Metadata, The DNA Of The Content Enterprise



Metadata is commonly defined as data about data. But I would rather define it as content about content, additional content that is intended to help the user to interpret main content by adding context to it, by putting it in the context of other content. Metadata can provide answers to questions the user might have about the content, such as who created it and when or what subject it is about. Content without any metadata is more or less useless. It is hard to find it, hard to understand where it came from, hard to determine if it is accurate and up-to-date or not, and so on.

“Content that has been adequately tagged with metadata can be leveraged in usage tracking, personalization and improved searching.” (GIGA)

Metadata is a key ingredients to help users find the content they are looking for. One of the big problems with finding content on the web and in private networks is that most content is textual, written in natural language, which is hard for computers to effectively manipulate and manage. Computers cannot understand the meaning of a piece of content (the semantics), only determine the structure of it (the syntax). So, when you search for content, the search engine will look for content that contains the same words and has the same syntax as your query. But it cannot understand what the words mean. This makes searching quite inefficient.

But this is also where metadata comes into the picture. By tagging the content with words (keywords) that tell more what the content is about than most of the words within the content itself do, the search engine can look for content that contains keywords that are the same as the words you provided in the query. This increases the efficiency of search, enabling more relevant search results.

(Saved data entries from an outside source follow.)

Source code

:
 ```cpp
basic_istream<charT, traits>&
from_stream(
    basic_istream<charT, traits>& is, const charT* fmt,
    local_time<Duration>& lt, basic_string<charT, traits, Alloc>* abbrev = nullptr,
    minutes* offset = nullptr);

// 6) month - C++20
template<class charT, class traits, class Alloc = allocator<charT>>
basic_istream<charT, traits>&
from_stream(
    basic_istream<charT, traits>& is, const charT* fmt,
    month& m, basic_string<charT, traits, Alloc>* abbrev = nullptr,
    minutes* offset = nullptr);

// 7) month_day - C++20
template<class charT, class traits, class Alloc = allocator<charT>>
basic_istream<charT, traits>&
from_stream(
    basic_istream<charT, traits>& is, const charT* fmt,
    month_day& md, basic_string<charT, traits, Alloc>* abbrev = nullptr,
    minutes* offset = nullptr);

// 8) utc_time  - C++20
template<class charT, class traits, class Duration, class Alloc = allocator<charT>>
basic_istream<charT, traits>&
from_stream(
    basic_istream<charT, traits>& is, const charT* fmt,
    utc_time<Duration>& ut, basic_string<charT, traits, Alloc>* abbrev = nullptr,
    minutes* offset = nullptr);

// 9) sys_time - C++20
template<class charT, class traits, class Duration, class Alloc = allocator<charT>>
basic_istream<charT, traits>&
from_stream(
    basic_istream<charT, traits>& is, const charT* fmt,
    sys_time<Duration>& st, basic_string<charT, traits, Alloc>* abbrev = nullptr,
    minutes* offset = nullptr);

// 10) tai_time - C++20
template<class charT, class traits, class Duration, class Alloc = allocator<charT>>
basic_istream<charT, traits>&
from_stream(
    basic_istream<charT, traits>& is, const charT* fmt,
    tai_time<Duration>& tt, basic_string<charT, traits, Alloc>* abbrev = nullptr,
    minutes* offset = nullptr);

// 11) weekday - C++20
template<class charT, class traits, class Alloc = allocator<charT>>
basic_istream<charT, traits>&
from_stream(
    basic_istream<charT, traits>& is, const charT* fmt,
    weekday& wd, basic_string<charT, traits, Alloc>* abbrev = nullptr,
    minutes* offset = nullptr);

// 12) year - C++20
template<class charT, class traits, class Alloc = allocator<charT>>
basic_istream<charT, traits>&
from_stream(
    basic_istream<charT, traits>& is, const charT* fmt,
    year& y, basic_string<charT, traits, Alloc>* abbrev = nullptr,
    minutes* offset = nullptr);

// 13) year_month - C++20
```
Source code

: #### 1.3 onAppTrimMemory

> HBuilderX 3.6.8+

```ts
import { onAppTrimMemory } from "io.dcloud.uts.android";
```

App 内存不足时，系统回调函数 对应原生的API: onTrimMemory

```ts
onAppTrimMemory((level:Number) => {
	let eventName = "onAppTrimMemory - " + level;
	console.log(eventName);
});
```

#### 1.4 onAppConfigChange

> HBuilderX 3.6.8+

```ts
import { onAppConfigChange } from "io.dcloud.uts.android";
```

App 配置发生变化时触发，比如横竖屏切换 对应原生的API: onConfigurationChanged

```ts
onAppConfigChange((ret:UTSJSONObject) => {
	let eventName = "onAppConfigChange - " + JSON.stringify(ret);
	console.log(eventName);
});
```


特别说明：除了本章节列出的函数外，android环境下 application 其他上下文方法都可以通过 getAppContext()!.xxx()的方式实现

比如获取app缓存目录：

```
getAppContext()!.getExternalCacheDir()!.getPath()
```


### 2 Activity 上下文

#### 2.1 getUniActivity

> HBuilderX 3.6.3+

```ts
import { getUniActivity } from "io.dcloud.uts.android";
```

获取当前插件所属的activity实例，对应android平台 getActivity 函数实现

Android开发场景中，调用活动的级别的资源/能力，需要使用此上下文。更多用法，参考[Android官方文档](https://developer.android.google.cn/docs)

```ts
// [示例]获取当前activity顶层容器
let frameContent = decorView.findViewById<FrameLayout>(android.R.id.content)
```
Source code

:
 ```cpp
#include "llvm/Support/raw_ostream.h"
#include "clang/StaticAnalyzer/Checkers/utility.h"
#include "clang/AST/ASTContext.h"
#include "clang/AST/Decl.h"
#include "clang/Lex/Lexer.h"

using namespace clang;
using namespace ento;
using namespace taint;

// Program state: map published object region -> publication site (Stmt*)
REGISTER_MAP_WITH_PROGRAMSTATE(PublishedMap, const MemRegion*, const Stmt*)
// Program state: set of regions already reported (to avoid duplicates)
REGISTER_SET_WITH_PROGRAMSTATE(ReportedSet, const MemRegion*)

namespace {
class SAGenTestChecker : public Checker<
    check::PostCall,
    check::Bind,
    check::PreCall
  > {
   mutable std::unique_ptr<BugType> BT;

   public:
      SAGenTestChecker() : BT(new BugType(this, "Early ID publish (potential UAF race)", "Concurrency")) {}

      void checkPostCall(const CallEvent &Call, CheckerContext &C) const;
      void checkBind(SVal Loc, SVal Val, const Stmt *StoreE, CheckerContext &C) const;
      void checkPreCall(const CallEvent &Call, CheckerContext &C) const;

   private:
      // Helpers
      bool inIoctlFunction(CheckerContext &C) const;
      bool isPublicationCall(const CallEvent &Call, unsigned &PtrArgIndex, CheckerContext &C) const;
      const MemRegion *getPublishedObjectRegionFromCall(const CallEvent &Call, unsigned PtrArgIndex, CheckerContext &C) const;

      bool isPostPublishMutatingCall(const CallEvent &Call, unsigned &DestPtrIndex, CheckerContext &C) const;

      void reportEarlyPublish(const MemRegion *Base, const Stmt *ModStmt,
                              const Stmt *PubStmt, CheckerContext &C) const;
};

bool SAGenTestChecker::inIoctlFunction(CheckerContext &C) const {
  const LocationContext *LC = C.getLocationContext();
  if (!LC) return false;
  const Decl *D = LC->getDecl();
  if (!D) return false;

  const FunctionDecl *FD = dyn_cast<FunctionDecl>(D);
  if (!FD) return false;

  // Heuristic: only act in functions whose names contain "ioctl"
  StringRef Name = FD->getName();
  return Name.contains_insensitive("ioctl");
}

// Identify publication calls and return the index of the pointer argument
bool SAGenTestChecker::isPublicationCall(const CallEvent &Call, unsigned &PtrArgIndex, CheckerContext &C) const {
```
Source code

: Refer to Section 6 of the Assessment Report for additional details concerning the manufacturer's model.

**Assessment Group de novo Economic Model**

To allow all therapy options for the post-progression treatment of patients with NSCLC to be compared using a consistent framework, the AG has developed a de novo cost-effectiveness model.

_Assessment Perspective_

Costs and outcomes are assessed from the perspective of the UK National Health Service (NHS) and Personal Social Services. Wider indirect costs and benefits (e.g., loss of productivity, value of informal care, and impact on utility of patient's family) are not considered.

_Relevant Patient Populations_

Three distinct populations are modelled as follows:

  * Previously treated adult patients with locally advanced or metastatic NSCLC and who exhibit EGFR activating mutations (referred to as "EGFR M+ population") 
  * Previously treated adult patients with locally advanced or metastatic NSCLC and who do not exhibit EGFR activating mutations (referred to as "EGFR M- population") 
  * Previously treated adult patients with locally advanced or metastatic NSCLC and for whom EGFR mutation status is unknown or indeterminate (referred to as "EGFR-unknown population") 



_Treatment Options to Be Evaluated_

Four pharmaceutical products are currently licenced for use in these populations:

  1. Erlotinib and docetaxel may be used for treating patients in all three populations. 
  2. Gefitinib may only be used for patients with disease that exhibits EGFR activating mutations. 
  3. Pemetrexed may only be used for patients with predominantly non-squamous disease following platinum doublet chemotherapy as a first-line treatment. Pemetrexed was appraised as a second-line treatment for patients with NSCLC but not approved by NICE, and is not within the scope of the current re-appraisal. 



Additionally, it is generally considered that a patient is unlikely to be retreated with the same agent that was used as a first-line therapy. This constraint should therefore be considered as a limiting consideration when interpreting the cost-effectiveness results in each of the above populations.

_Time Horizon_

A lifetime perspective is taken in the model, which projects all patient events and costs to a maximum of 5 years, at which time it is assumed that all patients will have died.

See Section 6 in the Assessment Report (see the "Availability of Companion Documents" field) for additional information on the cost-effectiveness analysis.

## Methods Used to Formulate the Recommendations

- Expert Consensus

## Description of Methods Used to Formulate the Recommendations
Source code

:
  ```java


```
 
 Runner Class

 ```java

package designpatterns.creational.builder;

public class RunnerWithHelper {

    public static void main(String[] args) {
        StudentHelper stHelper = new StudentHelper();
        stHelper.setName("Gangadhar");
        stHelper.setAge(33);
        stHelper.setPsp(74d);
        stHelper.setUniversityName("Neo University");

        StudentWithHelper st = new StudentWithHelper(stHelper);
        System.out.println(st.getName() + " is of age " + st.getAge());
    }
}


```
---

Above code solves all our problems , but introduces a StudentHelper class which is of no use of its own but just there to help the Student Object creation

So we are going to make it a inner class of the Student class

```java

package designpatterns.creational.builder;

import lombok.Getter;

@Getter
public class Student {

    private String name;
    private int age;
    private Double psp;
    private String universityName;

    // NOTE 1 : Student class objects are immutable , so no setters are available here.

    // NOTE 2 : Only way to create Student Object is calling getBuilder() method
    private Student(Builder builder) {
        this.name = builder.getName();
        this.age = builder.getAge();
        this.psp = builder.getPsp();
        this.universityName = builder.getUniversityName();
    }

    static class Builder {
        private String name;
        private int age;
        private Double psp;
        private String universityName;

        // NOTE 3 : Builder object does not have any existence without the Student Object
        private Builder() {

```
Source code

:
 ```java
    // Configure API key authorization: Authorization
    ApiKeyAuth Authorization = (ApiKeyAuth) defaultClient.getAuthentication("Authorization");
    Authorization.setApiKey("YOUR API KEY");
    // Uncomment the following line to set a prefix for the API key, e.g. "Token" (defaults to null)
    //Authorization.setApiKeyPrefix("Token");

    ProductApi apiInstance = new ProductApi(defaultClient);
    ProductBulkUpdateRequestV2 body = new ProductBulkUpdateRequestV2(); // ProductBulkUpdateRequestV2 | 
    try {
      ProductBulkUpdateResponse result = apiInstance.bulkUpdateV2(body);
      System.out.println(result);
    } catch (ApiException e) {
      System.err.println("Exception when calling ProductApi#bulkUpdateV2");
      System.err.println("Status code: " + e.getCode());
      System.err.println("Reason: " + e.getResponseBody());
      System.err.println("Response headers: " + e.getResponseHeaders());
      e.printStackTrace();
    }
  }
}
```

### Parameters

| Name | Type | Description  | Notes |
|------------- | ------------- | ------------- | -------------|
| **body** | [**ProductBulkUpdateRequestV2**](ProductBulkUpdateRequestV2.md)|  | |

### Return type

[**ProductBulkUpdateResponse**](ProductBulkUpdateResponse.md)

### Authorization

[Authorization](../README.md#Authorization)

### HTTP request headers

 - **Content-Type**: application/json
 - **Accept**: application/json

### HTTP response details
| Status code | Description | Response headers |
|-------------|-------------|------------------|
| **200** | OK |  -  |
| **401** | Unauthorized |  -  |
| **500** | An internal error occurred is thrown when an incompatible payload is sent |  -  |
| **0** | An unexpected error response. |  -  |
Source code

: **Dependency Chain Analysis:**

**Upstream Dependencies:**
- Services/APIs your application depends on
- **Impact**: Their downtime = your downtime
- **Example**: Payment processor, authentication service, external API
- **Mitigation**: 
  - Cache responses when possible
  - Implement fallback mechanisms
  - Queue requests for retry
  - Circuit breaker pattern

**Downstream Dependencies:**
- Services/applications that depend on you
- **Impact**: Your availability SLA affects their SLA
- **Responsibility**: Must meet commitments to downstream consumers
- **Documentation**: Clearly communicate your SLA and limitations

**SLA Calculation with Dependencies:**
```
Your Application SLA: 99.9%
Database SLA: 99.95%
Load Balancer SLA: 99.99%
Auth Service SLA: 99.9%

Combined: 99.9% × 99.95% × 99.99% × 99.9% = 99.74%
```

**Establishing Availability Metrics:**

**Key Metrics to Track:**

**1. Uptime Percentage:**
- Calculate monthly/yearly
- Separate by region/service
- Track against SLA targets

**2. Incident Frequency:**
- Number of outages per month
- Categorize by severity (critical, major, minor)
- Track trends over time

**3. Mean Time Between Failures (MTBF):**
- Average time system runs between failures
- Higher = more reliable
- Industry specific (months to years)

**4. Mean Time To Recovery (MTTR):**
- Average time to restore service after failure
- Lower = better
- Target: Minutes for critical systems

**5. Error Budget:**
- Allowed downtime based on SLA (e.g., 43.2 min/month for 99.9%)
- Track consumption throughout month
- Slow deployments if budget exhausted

Once the right content can be easily found and retrieved, metadata can also help with many other things with the content, such as reusing it for other purposes, preserving it, making sure only the right users can access it, and so on.

In other words, metadata is the DNA of a content enterprise, vital for its growth, survival and success. The metadata has to be good, and it has to be the right metadata. Equally importantly is that there is an enterprise taxonomy that organizes all content semantically. But more about that later.